** Saved data entries **
BEGIN

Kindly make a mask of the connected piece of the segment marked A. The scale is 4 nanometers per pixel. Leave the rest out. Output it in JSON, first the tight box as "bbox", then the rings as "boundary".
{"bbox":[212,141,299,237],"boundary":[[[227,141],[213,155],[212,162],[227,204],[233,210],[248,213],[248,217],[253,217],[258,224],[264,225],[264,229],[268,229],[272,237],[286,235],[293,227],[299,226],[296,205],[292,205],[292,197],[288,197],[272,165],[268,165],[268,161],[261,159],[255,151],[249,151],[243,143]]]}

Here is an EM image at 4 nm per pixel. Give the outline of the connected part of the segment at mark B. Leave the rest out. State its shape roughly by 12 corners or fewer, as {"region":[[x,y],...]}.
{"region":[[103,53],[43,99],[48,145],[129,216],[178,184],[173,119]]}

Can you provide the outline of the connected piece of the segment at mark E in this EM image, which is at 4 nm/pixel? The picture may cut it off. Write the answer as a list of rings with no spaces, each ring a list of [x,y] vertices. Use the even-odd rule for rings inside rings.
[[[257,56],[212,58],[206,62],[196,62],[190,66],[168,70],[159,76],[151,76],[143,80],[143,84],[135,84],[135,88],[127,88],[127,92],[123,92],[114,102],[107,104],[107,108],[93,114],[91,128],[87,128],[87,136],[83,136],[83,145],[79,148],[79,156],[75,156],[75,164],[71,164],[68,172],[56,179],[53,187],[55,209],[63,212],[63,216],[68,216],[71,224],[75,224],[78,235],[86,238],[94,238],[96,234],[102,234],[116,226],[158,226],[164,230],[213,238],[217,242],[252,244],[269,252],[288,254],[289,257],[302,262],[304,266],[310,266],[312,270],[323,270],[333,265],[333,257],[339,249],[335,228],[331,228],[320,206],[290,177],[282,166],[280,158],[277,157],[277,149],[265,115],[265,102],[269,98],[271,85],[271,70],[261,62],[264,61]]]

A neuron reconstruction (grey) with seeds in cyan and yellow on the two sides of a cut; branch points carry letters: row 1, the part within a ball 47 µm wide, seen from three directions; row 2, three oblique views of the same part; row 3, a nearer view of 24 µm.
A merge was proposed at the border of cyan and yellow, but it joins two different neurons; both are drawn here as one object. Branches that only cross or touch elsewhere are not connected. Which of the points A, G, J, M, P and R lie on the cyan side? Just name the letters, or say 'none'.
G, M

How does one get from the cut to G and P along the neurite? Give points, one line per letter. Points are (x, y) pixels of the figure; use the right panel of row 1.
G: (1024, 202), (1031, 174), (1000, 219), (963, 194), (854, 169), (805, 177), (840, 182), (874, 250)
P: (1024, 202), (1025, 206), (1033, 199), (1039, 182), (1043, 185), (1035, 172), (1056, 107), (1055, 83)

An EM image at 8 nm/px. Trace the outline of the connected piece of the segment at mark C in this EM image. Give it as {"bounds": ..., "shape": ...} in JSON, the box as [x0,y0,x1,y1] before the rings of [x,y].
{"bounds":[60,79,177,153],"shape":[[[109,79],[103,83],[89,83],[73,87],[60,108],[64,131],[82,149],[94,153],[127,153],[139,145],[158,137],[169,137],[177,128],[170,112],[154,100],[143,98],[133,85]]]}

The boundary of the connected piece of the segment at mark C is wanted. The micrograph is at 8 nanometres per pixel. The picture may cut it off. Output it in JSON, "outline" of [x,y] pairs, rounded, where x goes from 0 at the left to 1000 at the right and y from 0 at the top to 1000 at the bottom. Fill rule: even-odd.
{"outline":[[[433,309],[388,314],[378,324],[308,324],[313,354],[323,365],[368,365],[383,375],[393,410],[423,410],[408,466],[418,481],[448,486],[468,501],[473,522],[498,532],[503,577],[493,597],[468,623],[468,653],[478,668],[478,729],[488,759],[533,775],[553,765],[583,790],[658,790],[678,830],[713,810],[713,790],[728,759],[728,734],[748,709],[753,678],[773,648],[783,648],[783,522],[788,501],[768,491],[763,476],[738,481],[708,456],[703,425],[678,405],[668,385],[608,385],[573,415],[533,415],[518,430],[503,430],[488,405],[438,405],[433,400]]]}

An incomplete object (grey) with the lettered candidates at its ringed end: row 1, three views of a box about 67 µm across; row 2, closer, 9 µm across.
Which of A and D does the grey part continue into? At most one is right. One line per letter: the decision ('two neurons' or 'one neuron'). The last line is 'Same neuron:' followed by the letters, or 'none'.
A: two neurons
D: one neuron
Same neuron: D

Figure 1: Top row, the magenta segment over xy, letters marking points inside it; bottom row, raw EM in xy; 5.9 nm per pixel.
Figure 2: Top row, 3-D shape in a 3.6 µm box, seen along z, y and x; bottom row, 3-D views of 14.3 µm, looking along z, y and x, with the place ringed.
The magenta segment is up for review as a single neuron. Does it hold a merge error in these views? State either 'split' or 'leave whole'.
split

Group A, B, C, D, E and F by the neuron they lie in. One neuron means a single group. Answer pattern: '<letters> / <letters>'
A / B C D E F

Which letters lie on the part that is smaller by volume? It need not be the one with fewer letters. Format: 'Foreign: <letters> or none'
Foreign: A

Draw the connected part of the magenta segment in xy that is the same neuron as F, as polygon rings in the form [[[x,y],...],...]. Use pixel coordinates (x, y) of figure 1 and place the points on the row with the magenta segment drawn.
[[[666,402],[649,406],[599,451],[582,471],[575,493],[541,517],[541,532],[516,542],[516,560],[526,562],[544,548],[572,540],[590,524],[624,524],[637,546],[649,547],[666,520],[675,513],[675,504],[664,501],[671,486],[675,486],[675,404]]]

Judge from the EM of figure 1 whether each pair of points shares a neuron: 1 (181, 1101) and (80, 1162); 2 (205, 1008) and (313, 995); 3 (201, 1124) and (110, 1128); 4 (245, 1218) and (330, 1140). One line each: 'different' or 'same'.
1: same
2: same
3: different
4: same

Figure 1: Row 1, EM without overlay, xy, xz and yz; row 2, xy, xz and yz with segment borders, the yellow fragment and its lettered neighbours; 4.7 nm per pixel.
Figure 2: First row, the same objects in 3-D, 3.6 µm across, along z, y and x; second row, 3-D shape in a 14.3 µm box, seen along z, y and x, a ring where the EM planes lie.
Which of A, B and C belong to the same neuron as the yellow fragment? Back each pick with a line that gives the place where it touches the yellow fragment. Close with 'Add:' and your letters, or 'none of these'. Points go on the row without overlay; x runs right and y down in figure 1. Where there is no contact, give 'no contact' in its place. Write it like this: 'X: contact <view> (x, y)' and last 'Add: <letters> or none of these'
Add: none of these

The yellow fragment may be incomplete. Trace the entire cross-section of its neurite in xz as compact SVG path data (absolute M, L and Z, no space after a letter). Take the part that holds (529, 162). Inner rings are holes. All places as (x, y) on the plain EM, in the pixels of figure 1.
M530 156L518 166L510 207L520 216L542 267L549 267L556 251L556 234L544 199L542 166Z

END

** WHAT THE EXERCISE ASKS **
Repeat the records above exactly.

** ANSWER TO THE EXERCISE **
Kindly make a mask of the connected piece of the segment marked A. The scale is 4 nanometers per pixel. Leave the rest out. Output it in JSON, first the tight box as "bbox", then the rings as "boundary".
{"bbox":[212,141,299,237],"boundary":[[[227,141],[213,155],[212,162],[227,204],[233,210],[248,213],[248,217],[253,217],[258,224],[264,225],[264,229],[268,229],[272,237],[286,235],[293,227],[299,226],[296,205],[292,205],[292,197],[288,197],[272,165],[268,165],[268,161],[261,159],[255,151],[249,151],[243,143]]]}

Here is an EM image at 4 nm per pixel. Give the outline of the connected part of the segment at mark B. Leave the rest out. State its shape roughly by 12 corners or fewer, as {"region":[[x,y],...]}.
{"region":[[103,53],[43,99],[48,145],[129,216],[178,184],[173,119]]}

Can you provide the outline of the connected piece of the segment at mark E in this EM image, which is at 4 nm/pixel? The picture may cut it off. Write the answer as a list of rings with no spaces, each ring a list of [x,y] vertices. Use the even-odd rule for rings inside rings.
[[[257,56],[212,58],[206,62],[196,62],[190,66],[168,70],[159,76],[151,76],[143,80],[143,84],[135,84],[135,88],[127,88],[127,92],[123,92],[114,102],[107,104],[107,108],[93,114],[91,128],[87,128],[87,136],[83,136],[83,145],[79,148],[79,156],[75,156],[75,164],[71,164],[68,172],[56,179],[53,187],[55,209],[63,212],[63,216],[68,216],[71,224],[75,224],[78,235],[86,238],[94,238],[96,234],[102,234],[116,226],[158,226],[164,230],[213,238],[217,242],[252,244],[269,252],[288,254],[289,257],[302,262],[304,266],[310,266],[312,270],[323,270],[333,265],[333,257],[339,249],[335,228],[331,228],[320,206],[290,177],[282,166],[280,158],[277,157],[277,149],[265,115],[265,102],[269,98],[271,85],[271,70],[261,62],[264,61]]]

A neuron reconstruction (grey) with seeds in cyan and yellow on the two sides of a cut; branch points carry letters: row 1, the part within a ball 47 µm wide, seen from three directions; row 2, three oblique views of the same part; row 3, a nearer view of 24 µm.
A merge was proposed at the border of cyan and yellow, but it joins two different neurons; both are drawn here as one object. Branches that only cross or touch elsewhere are not connected. Which of the points A, G, J, M, P and R lie on the cyan side? Just name the letters, or say 'none'.
G, M

How does one get from the cut to G and P along the neurite? Give points, one line per letter. Points are (x, y) pixels of the figure; use the right panel of row 1.
G: (1024, 202), (1031, 174), (1000, 219), (963, 194), (854, 169), (805, 177), (840, 182), (874, 250)
P: (1024, 202), (1025, 206), (1033, 199), (1039, 182), (1043, 185), (1035, 172), (1056, 107), (1055, 83)

An EM image at 8 nm/px. Trace the outline of the connected piece of the segment at mark C in this EM image. Give it as {"bounds": ..., "shape": ...} in JSON, the box as [x0,y0,x1,y1] before the rings of [x,y].
{"bounds":[60,79,177,153],"shape":[[[109,79],[103,83],[89,83],[73,87],[60,108],[64,131],[82,149],[94,153],[127,153],[139,145],[158,137],[169,137],[177,128],[170,112],[154,100],[143,98],[133,85]]]}

The boundary of the connected piece of the segment at mark C is wanted. The micrograph is at 8 nanometres per pixel. The picture may cut it off. Output it in JSON, "outline" of [x,y] pairs, rounded, where x goes from 0 at the left to 1000 at the right and y from 0 at the top to 1000 at the bottom. Fill rule: even-odd.
{"outline":[[[433,309],[388,314],[378,324],[308,324],[313,354],[323,365],[368,365],[383,375],[393,410],[423,410],[408,466],[418,481],[448,486],[468,501],[473,522],[498,532],[503,577],[493,597],[468,623],[468,653],[478,668],[478,729],[488,759],[533,775],[553,765],[583,790],[658,790],[678,830],[713,810],[713,790],[728,759],[728,734],[748,709],[753,678],[773,648],[783,648],[783,522],[788,501],[768,491],[763,476],[738,481],[708,456],[703,425],[678,405],[668,385],[608,385],[573,415],[533,415],[518,430],[503,430],[488,405],[438,405],[433,400]]]}

An incomplete object (grey) with the lettered candidates at its ringed end: row 1, three views of a box about 67 µm across; row 2, closer, 9 µm across.
Which of A and D does the grey part continue into? At most one is right. One line per letter: the decision ('two neurons' or 'one neuron'). The last line is 'Same neuron:' followed by the letters, or 'none'.
A: two neurons
D: one neuron
Same neuron: D

Figure 1: Top row, the magenta segment over xy, letters marking points inside it; bottom row, raw EM in xy; 5.9 nm per pixel.
Figure 2: Top row, 3-D shape in a 3.6 µm box, seen along z, y and x; bottom row, 3-D views of 14.3 µm, looking along z, y and x, with the place ringed.
The magenta segment is up for review as a single neuron. Does it hold a merge error in these views? State either 'split' or 'leave whole'.
split

Group A, B, C, D, E and F by the neuron they lie in. One neuron means a single group. Answer pattern: '<letters> / <letters>'
A / B C D E F

Which letters lie on the part that is smaller by volume? It need not be the one with fewer letters. Format: 'Foreign: <letters> or none'
Foreign: A

Draw the connected part of the magenta segment in xy that is the same neuron as F, as polygon rings in the form [[[x,y],...],...]. Use pixel coordinates (x, y) of figure 1 and place the points on the row with the magenta segment drawn.
[[[666,402],[649,406],[599,451],[582,471],[575,493],[541,517],[541,532],[516,542],[516,560],[526,562],[544,548],[572,540],[590,524],[624,524],[637,546],[649,547],[666,520],[675,513],[675,504],[664,501],[671,486],[675,486],[675,404]]]

Judge from the EM of figure 1 whether each pair of points shares a neuron: 1 (181, 1101) and (80, 1162); 2 (205, 1008) and (313, 995); 3 (201, 1124) and (110, 1128); 4 (245, 1218) and (330, 1140). One line each: 'different' or 'same'.
1: same
2: same
3: different
4: same

Figure 1: Row 1, EM without overlay, xy, xz and yz; row 2, xy, xz and yz with segment borders, the yellow fragment and its lettered neighbours; 4.7 nm per pixel.
Figure 2: First row, the same objects in 3-D, 3.6 µm across, along z, y and x; second row, 3-D shape in a 14.3 µm box, seen along z, y and x, a ring where the EM planes lie.
Which of A, B and C belong to the same neuron as the yellow fragment? Back each pick with a line that gives the place where it touches the yellow fragment. Close with 'Add:' and your letters, or 'none of these'. Points go on the row without overlay; x runs right and y down in figure 1. Where there is no contact, give 'no contact' in its place. Write it like this: 'X: contact <view> (x, y)' and last 'Add: <letters> or none of these'
Add: none of these

The yellow fragment may be incomplete. Trace the entire cross-section of its neurite in xz as compact SVG path data (absolute M, L and Z, no space after a letter). Take the part that holds (529, 162). Inner rings are holes. All places as (x, y) on the plain EM, in the pixels of figure 1.
M530 156L518 166L510 207L520 216L542 267L549 267L556 251L556 234L544 199L542 166Z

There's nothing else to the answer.